Это хорошо подметил Ю.А.Поляков: «Историк сын своего времени. Он, как и его сограждане, испытывает бытовые тяготы, терзается сомнениями, верит и теряет веру, его проскваживают ветры эпохи»[23]. Между тем, далее маститый ученый высказал суждение, которое иначе, как дискуссионным, и не назовешь: «Но историку положено лучше, чем согражданам, осознавать связь времен, ощущать поступь истории, понимать положительное или отрицательное значение происходящего, видеть за деревьями настоящий лес»[24].
В принципе, с подобной позицией трудно спорить, если считать, что под термином «историк» Ю.А. Поляков понимает профессионального ученого высшего класса (коим, безапелляционно, он сам является), а не подмастерья из цеха служителей музы Клио. Того подмастерья, который пишет обо все и вся, заботясь не о научной достоверности, а о тиражах своих опусов.

[Записанные данные]
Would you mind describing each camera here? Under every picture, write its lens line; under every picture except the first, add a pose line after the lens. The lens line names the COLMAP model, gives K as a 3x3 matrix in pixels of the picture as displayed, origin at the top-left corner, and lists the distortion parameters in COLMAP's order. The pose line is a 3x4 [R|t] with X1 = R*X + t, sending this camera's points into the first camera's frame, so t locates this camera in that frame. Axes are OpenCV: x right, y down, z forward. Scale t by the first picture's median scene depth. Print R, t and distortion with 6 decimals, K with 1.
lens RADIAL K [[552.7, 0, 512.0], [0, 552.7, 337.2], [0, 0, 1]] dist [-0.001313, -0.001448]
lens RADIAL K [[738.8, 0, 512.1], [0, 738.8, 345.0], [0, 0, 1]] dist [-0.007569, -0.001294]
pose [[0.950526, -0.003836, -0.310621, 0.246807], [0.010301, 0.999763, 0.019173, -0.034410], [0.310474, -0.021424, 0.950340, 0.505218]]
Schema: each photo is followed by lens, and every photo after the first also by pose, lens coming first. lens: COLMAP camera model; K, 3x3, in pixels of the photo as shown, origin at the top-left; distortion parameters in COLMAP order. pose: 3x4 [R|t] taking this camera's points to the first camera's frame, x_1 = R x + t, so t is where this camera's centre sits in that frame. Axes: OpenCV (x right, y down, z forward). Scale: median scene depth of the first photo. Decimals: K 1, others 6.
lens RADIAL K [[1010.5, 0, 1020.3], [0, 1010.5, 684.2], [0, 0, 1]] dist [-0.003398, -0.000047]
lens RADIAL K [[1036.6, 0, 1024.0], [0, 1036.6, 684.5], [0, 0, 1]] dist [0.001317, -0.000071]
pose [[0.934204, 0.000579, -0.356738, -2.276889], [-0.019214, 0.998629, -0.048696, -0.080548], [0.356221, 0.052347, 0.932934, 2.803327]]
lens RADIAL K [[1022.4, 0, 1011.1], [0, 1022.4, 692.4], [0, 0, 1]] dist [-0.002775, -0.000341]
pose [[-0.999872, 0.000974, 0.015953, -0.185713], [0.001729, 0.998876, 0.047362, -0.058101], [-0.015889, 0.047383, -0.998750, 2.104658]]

■ ЗАДАНИЕ 1: Процитируйте дословно ту часть отрывка об историке, что открывается словами «В принципе, с» и завершается словами «тиражах своих опусов.».
■ ЗАДАНИЕ 2: О чем, согласно отрывку об историке, заботится подмастерье, пишущий обо всем и вся?
■ ЗАДАНИЕ 3: Продолжите отрывок об историке с того места, где он заканчивается.
Записи взяты из другого источника.

■ ОТВЕТ 1:
В принципе, с подобной позицией трудно спорить, если считать, что под термином «историк» Ю.А. Поляков понимает профессионального ученого высшего класса (коим, безапелляционно, он сам является), а не подмастерья из цеха служителей музы Клио. Того подмастерья, который пишет обо все и вся, заботясь не о научной достоверности, а о тиражах своих опусов.

■ ОТВЕТ 2: О тиражах своих опусов, а не о научной достоверности.

■ ОТВЕТ 3:
И все-таки позиция маститого ученого выглядит излишне категоричной. По моему мнению, Ю.А. Поляков в цитате, приведенной выше, не учел в полном объеме именно того, что историк всегда является пленником времени, закованным в мощные оковы. Дело в том, что он не может проникнуть в глубину реального времени, в котором протекал период, им исследуемый, и в котором действовала та или иная историческая персоналия. Это реальное время историк, как правило, может представить в виде концептуальной модели. Причем, на ее содержание надо вводить коэффициент корреляции, обусловленный рядом важных факторов: изменения в источниковой базе исследования; глубина освоения историографических наработок предшественников; политическая конъюнктура и др. И в рамках подобной концептуальной модели следует проследить жизненный путь исследуемой исторической персоналии
Репродуцированная историком картина прошлого, в которую он должен органически вписать биографию исторического деятеля, близка к минувшей реальности (вопрос, в какой степени близка, вынесем за скобки). Близка, но не более того, так как на нее накладывает неизгладимый отпечаток интерпретационное время, то есть то время, которое мы проживаем. Подобное время, что еще подметил И.Кант, является временем, которое мы воспринимаем как субъективную форму чувственности. А историки — люди со своими симпатиями и антипатиями, страстями и страстишками, конформизмом и пассионарностью… Кроме того, для каждого из них время течет с разной скоростью: или сжимается либо расширяется (разумеется, не с физической точки зрения, а с точки зрения личностного восприятия бега времени).
И здесь уместно привести позицию философа А.Н. Уайтхеда, известного в качестве крупного методолога науки: «Совокупность суждений об идеях и действиях людей зависит от неявно принимаемых предпосылок. Нельзя оценивать ничто как мудрость или глупость, как прогресс или упадок, не сравнивая это нечто с определенными образцами или подразумеваемыми целями. Эти образцы и цели, распространяясь вширь, становятся движущей силой идей в истории человечества. Они же определяют концепцию исторического повествования(подчеркнуто мной. — Г.И.)»[25].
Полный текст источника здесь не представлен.